What The New Job Numbers Mean

When it comes to the latest unemployment report, there's good news and there's bad news.

The good news is that the national unemployment rate has slipped to 7.3 percent — that's the lowest rate since December 2008. The labor market has also added jobs; about 169,000 in August.

Ready for the bad news? Well, when it comes to job growth, 169,000 is a pretty unimpressive number, especially considering the high unemployment rate. Economists were expecting job growth to be around 180,000 for the month.

And then there's the unemployment rate, which dropped to 7.3 percent in August, from 7.4 percent in July. It turns out that the improvement in the unemployment rate was more a factor of people giving up on looking for work than people actually finding jobs. According to the Labor Department, more than 300,000 people gave up on the job hunt in August.

During August, businesses were responsible for adding about 152,000 jobs while government work, both state and federal, accounted for around 17,000 jobs. The retail and health care sectors saw the biggest growth in employment.

Jobs numbers have been receiving intense scrutiny lately, as the Federal Reserve starts to finalize plans for tapering, or weaning off of the government's quantitative easing plan. Good job numbers mean that final plans for tapering could be discussed at the Fed's September meeting, while a less robust report means that plans may be pushed back a bit further.
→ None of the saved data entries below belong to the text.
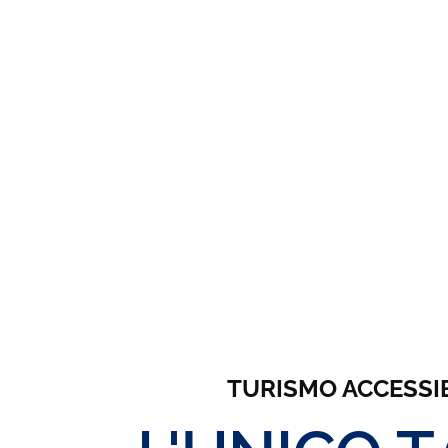
TURISMO ACCESSIBIL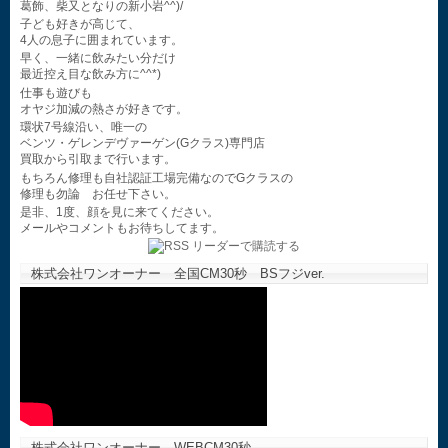
葛飾、柴又となりの新小岩^^)/
子ども好きが高じて、
4人の息子に囲まれています。
早く、一緒に飲みたい分だけ
最近控え目な飲み方に^^*)
仕事も遊びも
オヤジ加減の熱さが好きです。
環状7号線沿い、唯一の
ベンツ・ゲレンデヴァーゲン(Gクラス)専門店
買取から引取まで行います。
もちろん修理も自社認証工場完備なのでGクラスの
修理も勿論 お任せ下さい。
是非、1度、顔を見に来てください。
メールやコメントもお待ちしてます。
株式会社ワンオーナー 全国CM30秒 BSフジver.
株式会社ワンオーナー WEBCM30秒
But the report isn't necessarily a reason to panic — a summer slump isn't all that unusual and some signs in the report were positive. In August, the average work week increased to 34.5 hours from 34.4 hours, a sign that hiring could pick up in the near-term. The underemployment rate, which looks at several groups including part-time workers who would rather work full time, also dropped to 13.7 percent from 14 percent.